Implementing measures of information transfer such as TE, combined with the appropriate aggregate variables describing informational degrees of freedom, may provide a quantitative framework that accurately captures the causal and informational architecture of biological networks. However, TE is a measure of predictability and thus may capture the notion of emergent computation but not true causal emergence. Identifying causal influences requires an interventionist approach [40], which is not capture by TE [41]. These types of analyses therefore need to be extended to investigate the causal flow of information. A measure of “information flow” (IF) that accurately captures casual effects has been proposed by Ay and Polani [42], where causality is detected by using a measure similar to TE that replaces observational conditioning on the probability distributions (as used in TE) with interventional conditioning [40]. However, thus far, IF has been applied to identifying local (micro)-level causation only and not to understanding global causal architecture.

A different measure of causal information that does capture global architecture is provided under the framework of integrated information theory (IIT). “Integrated information” ( ϕ ) was originally devised by Tononi as a possible measure of consciousness [43]. In addition to quantifying conscious experience, it may also be a contender for defining life. ϕ quantifies how much information is generated by a physical system when it enters a particular state through the causal interactions among its elements, above and beyond the information generated independently by its parts [44,45]. More specifically, ϕ is the effective information ( e i ) of the minimum partition determined by the systems “wholeness” [44,46]. e i characterizes the information generated by the causal structure of a network, when it enters a particular state. The effective information for each physically realized state is the relative entropy of the a posteriori repertoire with respect to the a priori repertoire of the network. The a priori repertoire is calculated by intervening on the system and perturbing it into all states with equal likelihood; in other words, it is the maximum entropy distribution. The a posteriori repertoire is defined as the repertoire of possible states that could have led to the realized state through the causal mechanisms of the system. As such, e i measures how much the causal mechanisms of the system reduce the uncertainty about the possible causes for a given state. IIT thus potentially provides a framework for understanding how constructors, which define the causal mechanisms of physical systems, can generate physically manifest information by eliminating counterfactuals. e i can be calculated at any organizational level (e.g., by coarse-graining) and has been implemented by Hoel et al. as a measure of causal emergence by comparing the e i at microscopic and macroscopic levels of organization [47]. They showed that in simple networks with fixed microscopic causal mechanisms e i peaks at a macroscopic level in space and/or time rather than at a microscopic level for certain causal architectures. These measures hold promise for identifying the appropriate formalism for characterizing the causal structure of living systems. However, much work remains to be done.

5. Top-down Causation in Chemical Evolution

The prominent role of top-down causation in extant life suggests that many of the transitions in the complexity of chemical reaction networks leading to life’s emergence may be characterizable as transitions in informational and causal architecture. The hope is that these may eventually be identifiable using the results of approaches as outlined in Section 4. In addition to the potential to measure states of life, non-life and almost-life, there are many other insights to be gained by considering explicitly the causal role of information in studies of the emergence of life. Here we briefly discuss a few of the insights that derive from this perspective, which may have the potential to shed new light into the processes driving prebiotic evolution and the origin of life.

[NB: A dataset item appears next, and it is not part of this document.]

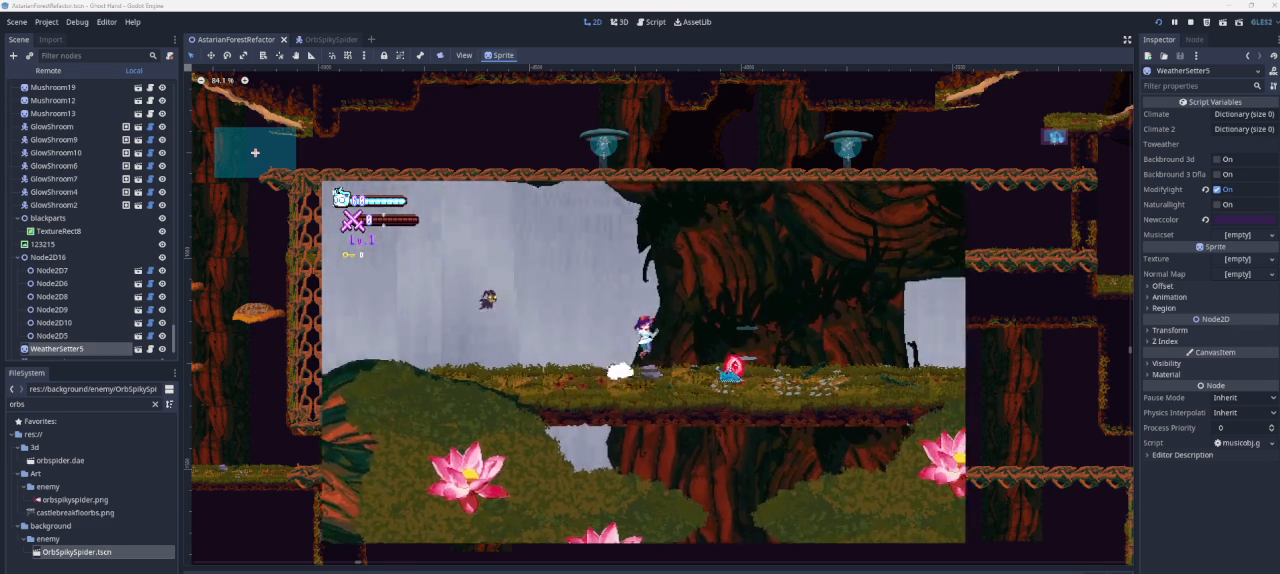
{"buttons": [], "left_stick": "right", "right_stick": "center", "events": [[67, "CROSS", "up"], [133, "right_stick", "down"], [267, "right_stick", "center"]]}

Top-down causation through functional equivalency permits alternative chemistries for life to be viable functional alternatives to natural biochemical systems. These alternative biochemistries represent different physical instantiations that have not been explored by extant biology but can be studied through synthetic biology. This includes alternative nucleic acids (other than DNA or RNA), such as expanded genetic alphabets (i.e., more than two base pairs) or nucleic acids with modified backbone sugars. A particularly striking example is the recent engineering of a bacterium to host an additional unnatural DNA base pair synthetically incorporated in its genome [48]. This is the first successful demonstration of an organism stably incorporating an expanded genetic alphabet in its genome over successive generations. This represents an example of an alternative instantiation of the replication master function [14,17]: both the genomes of natural life and of this synthetically engineered life are members of the same functional equivalence class for replication within the cellular operating system.

The capacity for synthetic biologists to engineer functionally equivalent chemistries for life opens the possibility to explore the alternative chemical hardware that early life may have utilized. Typically the functional equivalence class most frequently studied by prebiotic chemists is replication of genetic material (though this effort is not typically labeled as such). The transition from RNA-based to DNA-based life forms represents a “genetic takeover” that required maintaining higher level functions—such as replication of genetic information—through functional equivalency. The notion of genetic takeover was first popularized by Graham Cairns-Smith to describe how life could have started with genetic information encoded in clays, which eventually transitioned to being stored in more familiar organic genetic polymers through information transfer between the inorganic and organic substrates [49]. More generally, genetic takeover can apply to the transfer of information between any two genetic systems, including between different nucleic acid species [30]. Examples of possible alternative nucleic acids include TNA (α-L-threofuranosyl nucleic acid) and GNA (glycol nucleic acid), each of which can exchange genetic information with RNA [50]. This suggests that either TNA or GNA could have preceded RNA in the evolution of the genetic system of terrestrial life. TNA, GNA and RNA—although structurally different molecules—are therefore members of the same functional equivalence class. Additionally, six synthetic genetic polymers (including TNA) have been shown to be capable of information storage, retrieval (through transcription onto DNA) and functional folding [51], thus demonstrating the existence of a functional equivalence class of nucleic acids suitable for the replication master function in modern cells. Here, the members of the equivalence class do not need to have the capacity to exchange information with each other directly: information, in this case, is preserved and exchanged only through higher-level function.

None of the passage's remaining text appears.